Когда бы ни заходил сотник, он видел Бобрищева за столом, заваленным духовными книгами, которые одолжил ему священник местной приходской церквушки. С ним он и проводил время в беседах, избегая Федора Петровича.
Шаховской пытался расшевелить меланхоличного товарища, но тот досадливо отмахивался.
- Ни к чему это, Федор Петрович. И ваши потуги заняться огородничеством на этой, богом проклятой земле и сеять зерна просвещения в головы мещан, а тем паче, аборигенов, все это тлен и суета сует.
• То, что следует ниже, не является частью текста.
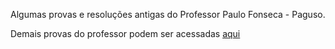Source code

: Algumas provas e resoluções antigas do Professor Paulo Fonseca - Paguso. 

Demais provas do professor podem ser acessadas [aqui](https://www.cin.ufpe.br/~paguso/courses/if672ec/arquivo/)
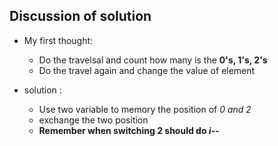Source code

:## Discussion of solution

- My first thought:
    - Do the travelsal and count how many is the **0's, 1's, 2's**
    - Do the travel again and change the value of element

- solution :
    - Use two variable to memory the position of _0 and 2_
    - exchange the two position 
    - **Remember when switching 2 should do _i--_**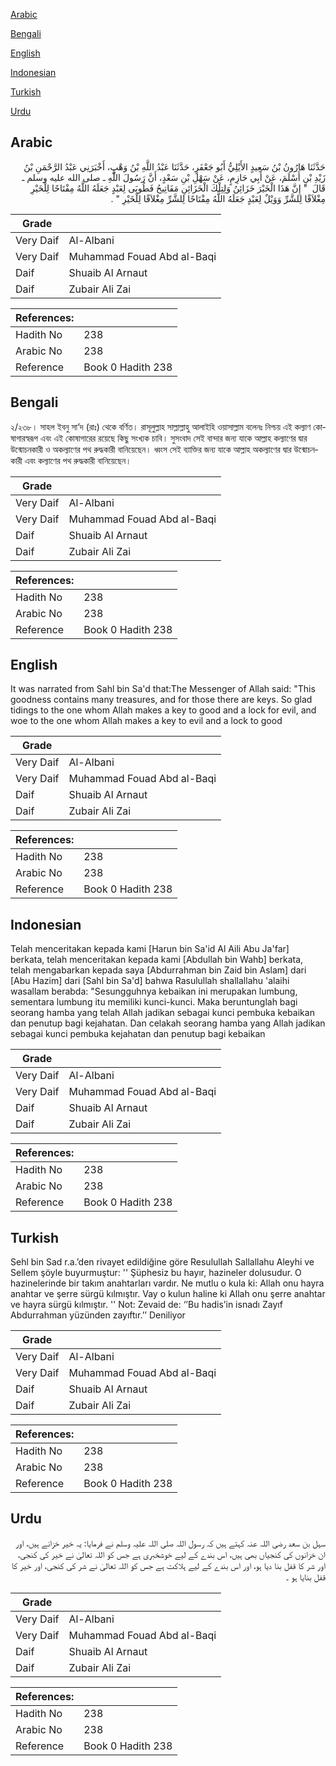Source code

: [Arabic](#arabic)

[Bengali](#bengali)

[English](#english)

[Indonesian](#indonesian)

[Turkish](#turkish)

[Urdu](#urdu)

## Arabic


<div dir="rtl" lang="ar" style={{fontSize:'larger',backgroundColor:'#f8f9fa',padding:20}}>
حَدَّثَنَا هَارُونُ بْنُ سَعِيدٍ الأَيْلِيُّ أَبُو جَعْفَرٍ، حَدَّثَنَا عَبْدُ اللَّهِ بْنُ وَهْبٍ، أَخْبَرَنِي عَبْدُ الرَّحْمَنِ بْنُ زَيْدِ بْنِ أَسْلَمَ، عَنْ أَبِي حَازِمٍ، عَنْ سَهْلِ بْنِ سَعْدٍ، أَنَّ رَسُولَ اللَّهِ ـ صلى الله عليه وسلم ـ قَالَ ‏ "‏ إِنَّ هَذَا الْخَيْرَ خَزَائِنُ وَلِتِلْكَ الْخَزَائِنِ مَفَاتِيحُ فَطُوبَى لِعَبْدٍ جَعَلَهُ اللَّهُ مِفْتَاحًا لِلْخَيْرِ مِغْلاَقًا لِلشَّرِّ وَوَيْلٌ لِعَبْدٍ جَعَلَهُ اللَّهُ مِفْتَاحًا لِلشَّرِّ مِغْلاَقًا لِلْخَيْرِ ‏"‏ ‏.‏
</div>
<div style={{backgroundColor:'#f8f9fa',padding:20, marginBottom: 10}}><table> <thead> <tr> <th>Grade</th> <th></th> </tr> </thead> <tbody> <tr><td>Very Daif</td><td>Al-Albani</td></tr><tr><td>Very Daif</td><td>Muhammad Fouad Abd al-Baqi</td></tr><tr><td>Daif</td><td>Shuaib Al Arnaut</td></tr><tr><td>Daif</td><td>Zubair Ali Zai</td></tr></tbody></table><table> <thead> <tr> <th>References:</th> <th></th> </tr> </thead> <tbody><tr><td>Hadith No</td><td>238</td></tr><tr><td>Arabic No</td><td>238</td></tr><tr><td>Reference</td><td>Book 0 Hadith 238</td></tr></tbody></table></div>

## Bengali


<div dir="ltr" lang="bn" style={{fontSize:'larger',backgroundColor:'#f8f9fa',padding:20}}>
২/২৩৮। সাহল ইবনু সা’দ (রাঃ) থেকে বর্ণিত। রাসূলুল্লাহ সাল্লাল্লাহু আলাইহি ওয়াসাল্লাম বলেনঃ নিশ্চয় এই কল্যাণ কোষাগারস্বরূপ এবং এই কোষাগারের রয়েছে কিছু সংখ্যক চাবি। সুসংবাদ সেই বান্দার জন্য যাকে আল্লাহ কল্যাণের দ্বার উন্মোচনকারী ও অকল্যাণের পথ রুদ্ধকারী বানিয়েছেন। ধ্বংস সেই ব্যাক্তির জন্য যাকে আল্লাহ অকল্যাণের দ্বার উন্মোচনকারী এবং কল্যাণের পথ রুদ্ধকারী বানিয়েছেন।
</div>
<div style={{backgroundColor:'#f8f9fa',padding:20, marginBottom: 10}}><table> <thead> <tr> <th>Grade</th> <th></th> </tr> </thead> <tbody> <tr><td>Very Daif</td><td>Al-Albani</td></tr><tr><td>Very Daif</td><td>Muhammad Fouad Abd al-Baqi</td></tr><tr><td>Daif</td><td>Shuaib Al Arnaut</td></tr><tr><td>Daif</td><td>Zubair Ali Zai</td></tr></tbody></table><table> <thead> <tr> <th>References:</th> <th></th> </tr> </thead> <tbody><tr><td>Hadith No</td><td>238</td></tr><tr><td>Arabic No</td><td>238</td></tr><tr><td>Reference</td><td>Book 0 Hadith 238</td></tr></tbody></table></div>

## English


<div dir="ltr" lang="en" style={{fontSize:'larger',backgroundColor:'#f8f9fa',padding:20}}>
It was narrated from Sahl bin Sa'd that:The Messenger of Allah said: "This goodness contains many treasures, and for those there are keys. So glad tidings to the one whom Allah makes a key to good and a lock for evil, and woe to the one whom Allah makes a key to evil and a lock to good
</div>
<div style={{backgroundColor:'#f8f9fa',padding:20, marginBottom: 10}}><table> <thead> <tr> <th>Grade</th> <th></th> </tr> </thead> <tbody> <tr><td>Very Daif</td><td>Al-Albani</td></tr><tr><td>Very Daif</td><td>Muhammad Fouad Abd al-Baqi</td></tr><tr><td>Daif</td><td>Shuaib Al Arnaut</td></tr><tr><td>Daif</td><td>Zubair Ali Zai</td></tr></tbody></table><table> <thead> <tr> <th>References:</th> <th></th> </tr> </thead> <tbody><tr><td>Hadith No</td><td>238</td></tr><tr><td>Arabic No</td><td>238</td></tr><tr><td>Reference</td><td>Book 0 Hadith 238</td></tr></tbody></table></div>

## Indonesian


<div dir="ltr" lang="id" style={{fontSize:'larger',backgroundColor:'#f8f9fa',padding:20}}>
Telah menceritakan kepada kami [Harun bin Sa'id Al Aili Abu Ja'far] berkata, telah menceritakan kepada kami [Abdullah bin Wahb] berkata, telah mengabarkan kepada saya [Abdurrahman bin Zaid bin Aslam] dari [Abu Hazim] dari [Sahl bin Sa'd] bahwa Rasulullah shallallahu 'alaihi wasallam berabda: "Sesungguhnya kebaikan ini merupakan lumbung, sementara lumbung itu memiliki kunci-kunci. Maka beruntunglah bagi seorang hamba yang telah Allah jadikan sebagai kunci pembuka kebaikan dan penutup bagi kejahatan. Dan celakah seorang hamba yang Allah jadikan sebagai kunci pembuka kejahatan dan penutup bagi kebaikan
</div>
<div style={{backgroundColor:'#f8f9fa',padding:20, marginBottom: 10}}><table> <thead> <tr> <th>Grade</th> <th></th> </tr> </thead> <tbody> <tr><td>Very Daif</td><td>Al-Albani</td></tr><tr><td>Very Daif</td><td>Muhammad Fouad Abd al-Baqi</td></tr><tr><td>Daif</td><td>Shuaib Al Arnaut</td></tr><tr><td>Daif</td><td>Zubair Ali Zai</td></tr></tbody></table><table> <thead> <tr> <th>References:</th> <th></th> </tr> </thead> <tbody><tr><td>Hadith No</td><td>238</td></tr><tr><td>Arabic No</td><td>238</td></tr><tr><td>Reference</td><td>Book 0 Hadith 238</td></tr></tbody></table></div>

## Turkish


<div dir="ltr" lang="tr" style={{fontSize:'larger',backgroundColor:'#f8f9fa',padding:20}}>
Sehl bin Sad r.a.’den rivayet edildiğine göre Resulullah Sallallahu Aleyhi ve Sellem şöyle buyurmuştur: '' Şüphesiz bu hayır, hazineler dolusudur. O hazinelerinde bir takım anahtarları vardır. Ne mutlu o kula ki: Allah onu hayra anahtar ve şerre sürgü kılmıştır. Vay o kulun haline ki Allah onu şerre anahtar ve hayra sürgü kılmıştır. '' Not: Zevaid de: ‘’Bu hadis’in isnadı Zayıf Abdurrahman yüzünden zayıftır.’’ Deniliyor
</div>
<div style={{backgroundColor:'#f8f9fa',padding:20, marginBottom: 10}}><table> <thead> <tr> <th>Grade</th> <th></th> </tr> </thead> <tbody> <tr><td>Very Daif</td><td>Al-Albani</td></tr><tr><td>Very Daif</td><td>Muhammad Fouad Abd al-Baqi</td></tr><tr><td>Daif</td><td>Shuaib Al Arnaut</td></tr><tr><td>Daif</td><td>Zubair Ali Zai</td></tr></tbody></table><table> <thead> <tr> <th>References:</th> <th></th> </tr> </thead> <tbody><tr><td>Hadith No</td><td>238</td></tr><tr><td>Arabic No</td><td>238</td></tr><tr><td>Reference</td><td>Book 0 Hadith 238</td></tr></tbody></table></div>

## Urdu


<div dir="rtl" lang="ur" style={{fontSize:'larger',backgroundColor:'#f8f9fa',padding:20}}>
سہل بن سعد رضی اللہ عنہ کہتے ہیں کہ رسول اللہ صلی اللہ علیہ وسلم نے فرمایا: یہ خیر خزانے ہیں، اور ان خزانوں کی کنجیاں بھی ہیں، اس بندے کے لیے خوشخبری ہے جس کو اللہ تعالیٰ نے خیر کی کنجی، اور شر کا قفل بنا دیا ہو، اور اس بندے کے لیے ہلاکت ہے جس کو اللہ تعالیٰ نے شر کی کنجی، اور خیر کا قفل بنایا ہو ۔
</div>
<div style={{backgroundColor:'#f8f9fa',padding:20, marginBottom: 10}}><table> <thead> <tr> <th>Grade</th> <th></th> </tr> </thead> <tbody> <tr><td>Very Daif</td><td>Al-Albani</td></tr><tr><td>Very Daif</td><td>Muhammad Fouad Abd al-Baqi</td></tr><tr><td>Daif</td><td>Shuaib Al Arnaut</td></tr><tr><td>Daif</td><td>Zubair Ali Zai</td></tr></tbody></table><table> <thead> <tr> <th>References:</th> <th></th> </tr> </thead> <tbody><tr><td>Hadith No</td><td>238</td></tr><tr><td>Arabic No</td><td>238</td></tr><tr><td>Reference</td><td>Book 0 Hadith 238</td></tr></tbody></table></div>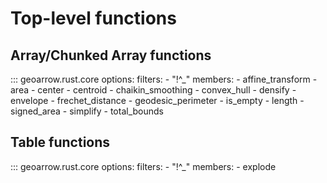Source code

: # Top-level functions

## Array/Chunked Array functions

::: geoarrow.rust.core
    options:
      filters:
        - "!^_"
      members:
        - affine_transform
        - area
        - center
        - centroid
        - chaikin_smoothing
        - convex_hull
        - densify
        - envelope
        - frechet_distance
        - geodesic_perimeter
        - is_empty
        - length
        - signed_area
        - simplify
        - total_bounds

## Table functions

::: geoarrow.rust.core
    options:
      filters:
        - "!^_"
      members:
        - explode
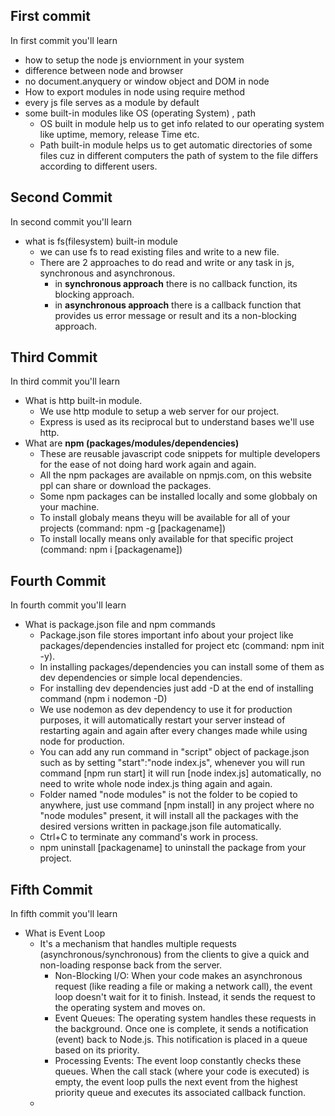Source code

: ## First commit
In first commit you'll learn
- how to setup the node js enviornment in your system
- difference between node and browser
- no document.anyquery or window object and DOM in node
- How to export modules in node using require method
- every js file serves as a module by default
- some built-in modules like OS (operating System) , path
  - OS built in module help us to get info related to our operating system like uptime, memory, release Time etc.
  - Path built-in module helps us to get automatic directories of some files cuz in different computers the path of system to the file differs according to different users.

## Second Commit
In second commit you'll learn
- what is fs(filesystem) built-in module
  - we can use fs to read existing files and write to a new file.
  - There are 2 approaches to do read and write or any task in js, synchronous and asynchronous.
    - in **synchronous approach** there is no callback function, its blocking approach.
    - in **asynchronous approach** there is a callback function that provides us error message or result and its a non-blocking approach.

## Third Commit
In third commit you'll learn
- What is http built-in module.
  - We use http module to setup a web server for our project.
  - Express is used as its reciprocal but to understand bases we'll use http.
- What are **npm (packages/modules/dependencies)**
  - These are reusable javascript code snippets for multiple developers for the ease of not doing hard work again and again.
  - All the npm packages are available on npmjs.com, on this website ppl can share or download the packages.
  - Some npm packages can be installed locally and some globbaly on your machine.
  - To install globaly means theyu will be available for all of your projects (command: npm -g [packagename])
  - To install locally means only available for that specific project (command: npm i [packagename])

## Fourth Commit
In fourth commit you'll learn
- What is package.json file and npm commands
  - Package.json file stores important info about your project like packages/dependencies installed for project etc (command: npm init -y).
  - In installing packages/dependencies you can install some of them as dev dependencies or simple local dependencies.
  - For installing dev dependencies just add -D at the end of installing command (npm i nodemon -D)
  - We use nodemon as dev dependency to use it for production purposes, it will automatically restart your server instead of restarting again and again after every changes made while using node for production.
  - You can add any run command in "script" object of package.json such as by setting "start":"node index.js", whenever you will run command [npm run start] it will run [node index.js] automatically, no need to write whole node index.js thing again and again.
  - Folder named "node modules" is not the folder to be copied to anywhere, just use command [npm install] in any project where no "node modules" present, it will install all the packages with the desired versions written in package.json file automatically.
  - Ctrl+C to terminate any command's work in process.
  - npm uninstall [packagename] to uninstall the package from your project.

## Fifth Commit
In fifth commit you'll learn 
- What is Event Loop
  - It's a mechanism that handles multiple requests (asynchronous/synchronous) from the clients to give a quick and non-loading response back from the server.
      - Non-Blocking I/O: When your code makes an asynchronous request (like reading a file or making a network call), the event loop doesn't wait for it to finish. Instead, it sends the request to the operating system and moves on.
      - Event Queues: The operating system handles these requests in the background. Once one is complete, it sends a notification (event) back to Node.js. This notification is placed in a queue based on its priority.
      - Processing Events: The event loop constantly checks these queues. When the call stack (where your code is executed) is empty, the event loop pulls the next event from the highest priority queue and executes its associated callback function.
  - 
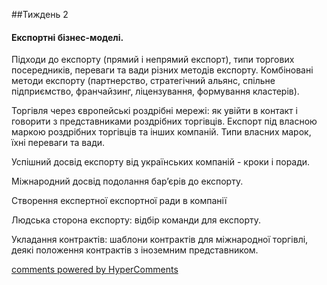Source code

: <div id="hypercomments_widget" class="js-hypercomments-widget invisible"></div>

##Тиждень 2
<h4>Експортні бізнес-моделі.</h4>


<p>Підходи до експорту (прямий і непрямий експорт), типи торгових посередників, переваги та вади різних методів експорту. Комбіновані методи експорту (партнерство, стратегічний альянс, спільне підприємство, франчайзинг, ліцензування, формування кластерів).</p> 
<p>Торгівля через європейські роздрібні мережі: як увійти в контакт і говорити з представниками роздрібних торгівців. Експорт під власною маркою роздрібних торгівців та інших компаній. Типи власних марок, їхні переваги та вади. 
<p>Успішний досвід експорту від українських компаній - кроки і поради.</p> 
<p>Міжнародний досвід подолання бар’єрів до експорту.</p> 
<p>Створення експертної експортної ради в компанії</p> 
<p>Людська сторона експорту: відбір команди для експорту.</p> 
<p>Укладання контрактів: шаблони контрактів для міжнародної торгівлі, деякі положення контрактів з іноземним представником.</p>


<div class="js-hypercomments-container">
    <a href="http://hypercomments.com" class="hc-link" title="comments widget">comments powered by HyperComments</a>
</div>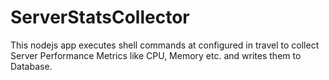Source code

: # ServerStatsCollector
This nodejs app executes shell commands at configured in travel to collect Server Performance Metrics like CPU, Memory etc. and writes them to Database.
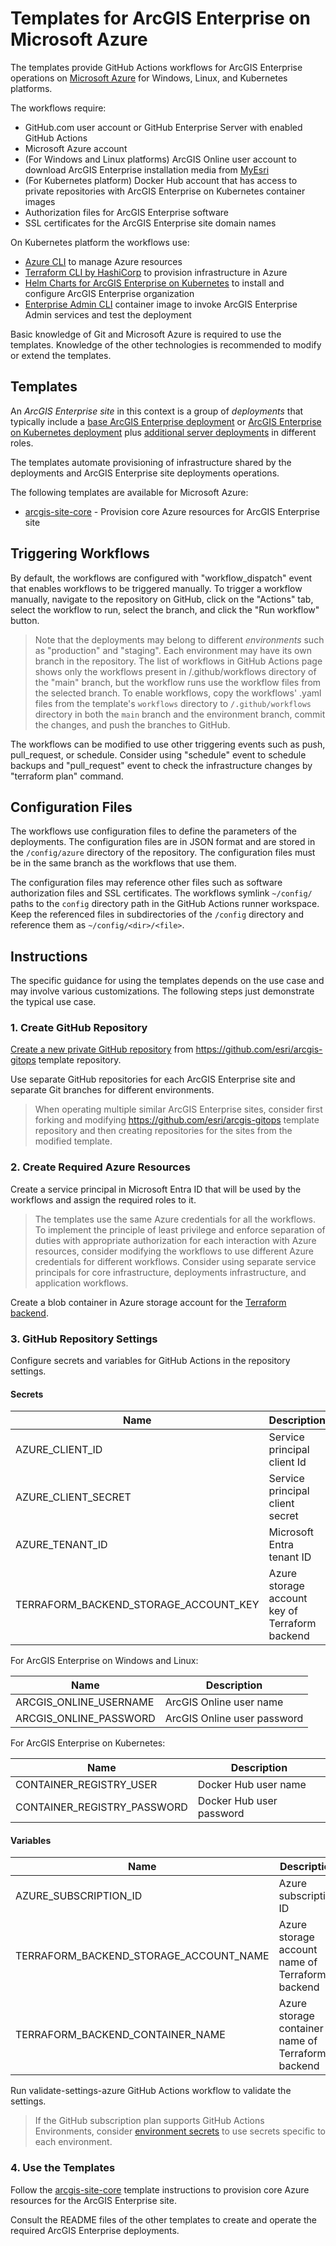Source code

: # Templates for ArcGIS Enterprise on Microsoft Azure

The templates provide GitHub Actions workflows for ArcGIS Enterprise operations on [Microsoft Azure](https://azure.microsoft.com/) for Windows, Linux, and Kubernetes platforms.

The workflows require:

* GitHub.com user account or GitHub Enterprise Server with enabled GitHub Actions
* Microsoft Azure account
* (For Windows and Linux platforms) ArcGIS Online user account to download ArcGIS Enterprise installation media from [MyEsri](https://my.esri.com)
* (For Kubernetes platform) Docker Hub account that has access to private repositories with ArcGIS Enterprise on Kubernetes container images
* Authorization files for ArcGIS Enterprise software
* SSL certificates for the ArcGIS Enterprise site domain names

On Kubernetes platform the workflows use:

* [Azure CLI](https://learn.microsoft.com/en-us/cli/azure/) to manage Azure resources
* [Terraform CLI by HashiCorp](https://developer.hashicorp.com/terraform/cli) to provision infrastructure in Azure
* [Helm Charts for ArcGIS Enterprise on Kubernetes](https://links.esri.com/enterprisekuberneteshelmcharts/1.2.0/deploy-guide) to install and configure ArcGIS Enterprise organization
* [Enterprise Admin CLI](../enterprise-admin-cli/README.md) container image to invoke ArcGIS Enterprise Admin services and test the deployment

Basic knowledge of Git and Microsoft Azure is required to use the templates. Knowledge of the other technologies is recommended to modify or extend the templates.  

## Templates

An *ArcGIS Enterprise site* in this context is a group of *deployments* that typically include a [base ArcGIS Enterprise deployment](https://enterprise.arcgis.com/en/get-started/latest/windows/base-arcgis-enterprise-deployment.htm) or [ArcGIS Enterprise on Kubernetes deployment](https://enterprise-k8s.arcgis.com/en/latest/deploy/system-architecture.htm) plus [additional server deployments](https://enterprise.arcgis.com/en/get-started/latest/windows/additional-server-deployment.htm) in different roles.

The templates automate provisioning of infrastructure shared by the deployments and ArcGIS Enterprise site deployments operations.

The following templates are available for Microsoft Azure:

* [arcgis-site-core](arcgis-site-core/README.md) - Provision core Azure resources for ArcGIS Enterprise site

## Triggering Workflows

By default, the workflows are configured with "workflow_dispatch" event that enables workflows to be triggered manually. To trigger a workflow manually, navigate to the repository on GitHub, click on the "Actions" tab, select the workflow to run, select the branch, and click the "Run workflow" button.

> Note that the deployments may belong to different *environments* such as "production" and "staging". Each environment may have its own branch in the repository. The list of workflows in GitHub Actions page shows only the workflows present in /.github/workflows directory of the "main" branch, but the workflow runs use the workflow files from the selected branch. To enable workflows, copy the workflows' .yaml files from the template's `workflows` directory to `/.github/workflows` directory in both the `main` branch and the environment branch, commit the changes, and push the branches to GitHub.

The workflows can be modified to use other triggering events such as push, pull_request, or schedule. Consider using "schedule" event to schedule backups and "pull_request" event to check the infrastructure changes by "terraform plan" command.

## Configuration Files

The workflows use configuration files to define the parameters of the deployments. The configuration files are in JSON format and are stored in the `/config/azure` directory of the repository. The configuration files must be in the same branch as the workflows that use them.

The configuration files may reference other files such as software authorization files and SSL certificates. The workflows symlink `~/config/` paths to the `config` directory path in the GitHub Actions runner workspace. Keep the referenced files in subdirectories of the `/config` directory and reference them as `~/config/<dir>/<file>`.

## Instructions

The specific guidance for using the templates depends on the use case and may involve various customizations. The following steps just demonstrate the typical use case.

### 1. Create GitHub Repository

[Create a new private GitHub repository](https://github.com/new?template_name=arcgis-gitops&template_owner=Esri&description=ArcGIS%20Enterprise%20on%20Azure&name=arcgis-enterprise) from https://github.com/esri/arcgis-gitops template repository.

Use separate GitHub repositories for each ArcGIS Enterprise site and separate Git branches for different environments.

> When operating multiple similar ArcGIS Enterprise sites, consider first forking and modifying https://github.com/esri/arcgis-gitops template repository and then creating repositories for the sites from the modified template.

### 2. Create Required Azure Resources

Create a service principal in Microsoft Entra ID that will be used by the workflows and assign the required roles to it.

> The templates use the same Azure credentials for all the workflows. To implement the principle of least privilege and enforce separation of duties with appropriate authorization for each interaction with Azure resources, consider modifying the workflows to use different Azure credentials for different workflows. Consider using separate service principals for core infrastructure, deployments infrastructure, and application workflows.  

Create a blob container in Azure storage account for the [Terraform backend](https://developer.hashicorp.com/terraform/language/backend/azurerm).


### 3. GitHub Repository Settings

Configure secrets and variables for GitHub Actions in the repository settings.

#### Secrets

| Name                                  | Description                                    |
|---------------------------------------|------------------------------------------------|
| AZURE_CLIENT_ID                       | Service principal client Id                    |
| AZURE_CLIENT_SECRET                   | Service principal client secret                |
| AZURE_TENANT_ID                       | Microsoft Entra tenant ID                      |
| TERRAFORM_BACKEND_STORAGE_ACCOUNT_KEY | Azure storage account key of Terraform backend |

For ArcGIS Enterprise on Windows and Linux:

| Name                   | Description                 |
|------------------------|-----------------------------|
| ARCGIS_ONLINE_USERNAME | ArcGIS Online user name     |
| ARCGIS_ONLINE_PASSWORD | ArcGIS Online user password |

For ArcGIS Enterprise on Kubernetes:

| Name                        | Description              |
|-----------------------------|--------------------------|
| CONTAINER_REGISTRY_USER     | Docker Hub user name     |
| CONTAINER_REGISTRY_PASSWORD | Docker Hub user password |

#### Variables

| Name                                   | Description                                       |
|----------------------------------------|---------------------------------------------------|
| AZURE_SUBSCRIPTION_ID                  | Azure subscription ID                             |
| TERRAFORM_BACKEND_STORAGE_ACCOUNT_NAME | Azure storage account name of Terraform backend   |
| TERRAFORM_BACKEND_CONTAINER_NAME       | Azure storage container name of Terraform backend |

Run validate-settings-azure GitHub Actions workflow to validate the settings.

> If the GitHub subscription plan supports GitHub Actions Environments, consider [environment secrets](https://docs.github.com/en/actions/deployment/targeting-different-environments/using-environments-for-deployment) to use secrets specific to each environment.

### 4. Use the Templates

Follow the [arcgis-site-core](arcgis-site-core/README.md) template instructions to provision core Azure resources for the ArcGIS Enterprise site.

Consult the README files of the other templates to create and operate the required ArcGIS Enterprise deployments.

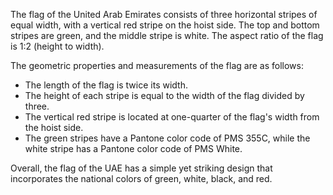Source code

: The flag of the United Arab Emirates consists of three horizontal stripes of equal width, with a vertical red stripe on the hoist side. The top and bottom stripes are green, and the middle stripe is white. The aspect ratio of the flag is 1:2 (height to width). 

The geometric properties and measurements of the flag are as follows: 
- The length of the flag is twice its width. 
- The height of each stripe is equal to the width of the flag divided by three. 
- The vertical red stripe is located at one-quarter of the flag's width from the hoist side. 
- The green stripes have a Pantone color code of PMS 355C, while the white stripe has a Pantone color code of PMS White.

Overall, the flag of the UAE has a simple yet striking design that incorporates the national colors of green, white, black, and red.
Мы - жалкие черви... Долг наш до конца нести тяжкий крест. - И потирая тонкой исхудавшей рукой высокий лоб, преждевременно изрезанный морщинами, горько иронизировал. - Помните историю России? Где оно, гордое племя славян по имени авары? Так и мы: "Погибоша аки обры, не оставиша ни имя, ни наследка". Вот вы читаете чудные сказки Пушкина. Возможно, люди запомнят их. И имя поэта запомнят. И Мирона и Семена Шаховских, благодаря Карамзину, запомнят. А вот Николая Бобрищева-Пушкина и Федора Шаховского государь постарается вымарать из памяти людской. Мы аки обры. Уж поверьте мне, Федор Петрович... И еще примите совет. Не надо "дразнить гусей". Зачем эти сказки о попе и балде, о глупых царях и Иванушках-"дурачках-умниках"? Не приведет это к добру. И гордыня ваша и независимость - не нравятся местному начальству. Вот заходил ко мне Сапожников, посмотрел одобрительно на эти святые писания и на вас пожаловался, на непочтительность вашу. - Бобрищев саркастически рассмеялся.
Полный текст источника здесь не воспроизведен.